▶ [EXERCISE DIRECTIONS] When the line containing "Confession and Forgiveness of Sin" is reached, include it and end there; set down verbatim every line before it, starting at the top of the records.

▶ [PROVIDED INFORMATION]
---*---

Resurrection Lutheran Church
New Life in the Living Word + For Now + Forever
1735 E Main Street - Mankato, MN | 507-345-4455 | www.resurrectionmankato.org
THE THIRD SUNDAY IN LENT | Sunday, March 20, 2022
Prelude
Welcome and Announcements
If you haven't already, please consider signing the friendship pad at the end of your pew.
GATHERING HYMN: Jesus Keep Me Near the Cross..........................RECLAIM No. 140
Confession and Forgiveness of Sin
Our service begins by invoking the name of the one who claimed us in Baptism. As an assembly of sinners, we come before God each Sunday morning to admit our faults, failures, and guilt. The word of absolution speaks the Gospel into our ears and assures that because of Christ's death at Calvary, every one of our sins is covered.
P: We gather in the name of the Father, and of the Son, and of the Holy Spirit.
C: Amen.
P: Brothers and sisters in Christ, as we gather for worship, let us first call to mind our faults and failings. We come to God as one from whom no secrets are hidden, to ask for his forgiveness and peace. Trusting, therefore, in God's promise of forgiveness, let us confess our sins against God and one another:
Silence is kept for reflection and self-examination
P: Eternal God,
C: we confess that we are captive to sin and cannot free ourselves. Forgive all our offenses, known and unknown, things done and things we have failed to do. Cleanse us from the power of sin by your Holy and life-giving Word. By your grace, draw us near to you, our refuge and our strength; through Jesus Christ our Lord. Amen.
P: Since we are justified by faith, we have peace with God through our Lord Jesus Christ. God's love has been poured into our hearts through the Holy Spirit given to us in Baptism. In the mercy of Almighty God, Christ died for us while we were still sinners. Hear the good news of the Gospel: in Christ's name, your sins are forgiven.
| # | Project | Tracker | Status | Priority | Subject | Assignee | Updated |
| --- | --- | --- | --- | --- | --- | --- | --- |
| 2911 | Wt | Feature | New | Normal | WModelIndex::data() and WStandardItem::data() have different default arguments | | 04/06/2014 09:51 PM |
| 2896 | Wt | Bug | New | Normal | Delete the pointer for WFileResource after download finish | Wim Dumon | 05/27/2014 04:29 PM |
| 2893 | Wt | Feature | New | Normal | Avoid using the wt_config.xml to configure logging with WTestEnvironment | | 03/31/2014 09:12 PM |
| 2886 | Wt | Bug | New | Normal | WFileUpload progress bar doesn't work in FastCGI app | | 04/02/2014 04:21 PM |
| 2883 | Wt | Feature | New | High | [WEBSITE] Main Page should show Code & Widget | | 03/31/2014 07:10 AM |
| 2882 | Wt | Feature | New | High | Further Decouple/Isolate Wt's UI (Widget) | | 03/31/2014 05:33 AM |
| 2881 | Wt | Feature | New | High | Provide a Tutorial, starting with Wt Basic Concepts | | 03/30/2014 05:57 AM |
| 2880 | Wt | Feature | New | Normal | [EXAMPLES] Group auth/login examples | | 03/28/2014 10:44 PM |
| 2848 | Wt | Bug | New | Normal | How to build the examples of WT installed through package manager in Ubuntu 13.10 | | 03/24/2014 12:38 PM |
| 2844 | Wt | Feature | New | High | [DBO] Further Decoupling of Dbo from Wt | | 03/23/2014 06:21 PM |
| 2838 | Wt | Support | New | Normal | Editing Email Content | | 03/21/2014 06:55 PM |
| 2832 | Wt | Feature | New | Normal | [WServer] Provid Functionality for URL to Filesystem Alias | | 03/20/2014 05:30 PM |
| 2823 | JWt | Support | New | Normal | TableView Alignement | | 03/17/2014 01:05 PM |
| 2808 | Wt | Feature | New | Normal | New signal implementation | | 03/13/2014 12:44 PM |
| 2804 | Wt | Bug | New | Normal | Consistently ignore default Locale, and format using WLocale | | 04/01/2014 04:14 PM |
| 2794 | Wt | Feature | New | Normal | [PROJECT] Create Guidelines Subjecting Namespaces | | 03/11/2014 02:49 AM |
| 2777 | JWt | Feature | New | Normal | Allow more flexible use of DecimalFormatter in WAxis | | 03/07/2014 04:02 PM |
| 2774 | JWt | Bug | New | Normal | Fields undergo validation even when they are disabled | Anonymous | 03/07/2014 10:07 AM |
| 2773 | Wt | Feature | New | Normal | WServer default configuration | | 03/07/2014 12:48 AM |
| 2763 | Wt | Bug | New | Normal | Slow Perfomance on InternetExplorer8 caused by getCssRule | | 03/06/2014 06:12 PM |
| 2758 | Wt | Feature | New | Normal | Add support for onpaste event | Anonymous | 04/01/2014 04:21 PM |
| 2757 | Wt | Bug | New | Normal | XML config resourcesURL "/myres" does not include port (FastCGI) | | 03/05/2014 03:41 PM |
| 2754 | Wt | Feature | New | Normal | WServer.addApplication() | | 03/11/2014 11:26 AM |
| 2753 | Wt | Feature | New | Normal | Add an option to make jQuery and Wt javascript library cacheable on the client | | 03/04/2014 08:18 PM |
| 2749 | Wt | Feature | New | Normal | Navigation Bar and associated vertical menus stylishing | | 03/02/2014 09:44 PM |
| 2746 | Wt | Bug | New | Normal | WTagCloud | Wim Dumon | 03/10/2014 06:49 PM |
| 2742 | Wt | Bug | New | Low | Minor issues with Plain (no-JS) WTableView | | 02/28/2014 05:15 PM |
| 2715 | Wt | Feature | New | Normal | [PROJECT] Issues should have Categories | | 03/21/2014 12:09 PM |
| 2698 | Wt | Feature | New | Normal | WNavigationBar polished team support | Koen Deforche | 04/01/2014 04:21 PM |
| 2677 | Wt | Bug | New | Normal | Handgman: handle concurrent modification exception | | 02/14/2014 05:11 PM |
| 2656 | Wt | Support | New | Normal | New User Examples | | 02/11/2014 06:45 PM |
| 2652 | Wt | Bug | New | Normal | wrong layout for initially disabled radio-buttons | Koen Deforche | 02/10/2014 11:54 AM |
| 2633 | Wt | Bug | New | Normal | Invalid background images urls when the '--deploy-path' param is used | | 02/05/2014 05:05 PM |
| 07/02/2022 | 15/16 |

---*---

▶ [ANSWER]
Resurrection Lutheran Church
New Life in the Living Word + For Now + Forever
1735 E Main Street - Mankato, MN | 507-345-4455 | www.resurrectionmankato.org
THE THIRD SUNDAY IN LENT | Sunday, March 20, 2022
Prelude
Welcome and Announcements
If you haven't already, please consider signing the friendship pad at the end of your pew.
GATHERING HYMN: Jesus Keep Me Near the Cross..........................RECLAIM No. 140
Confession and Forgiveness of Sin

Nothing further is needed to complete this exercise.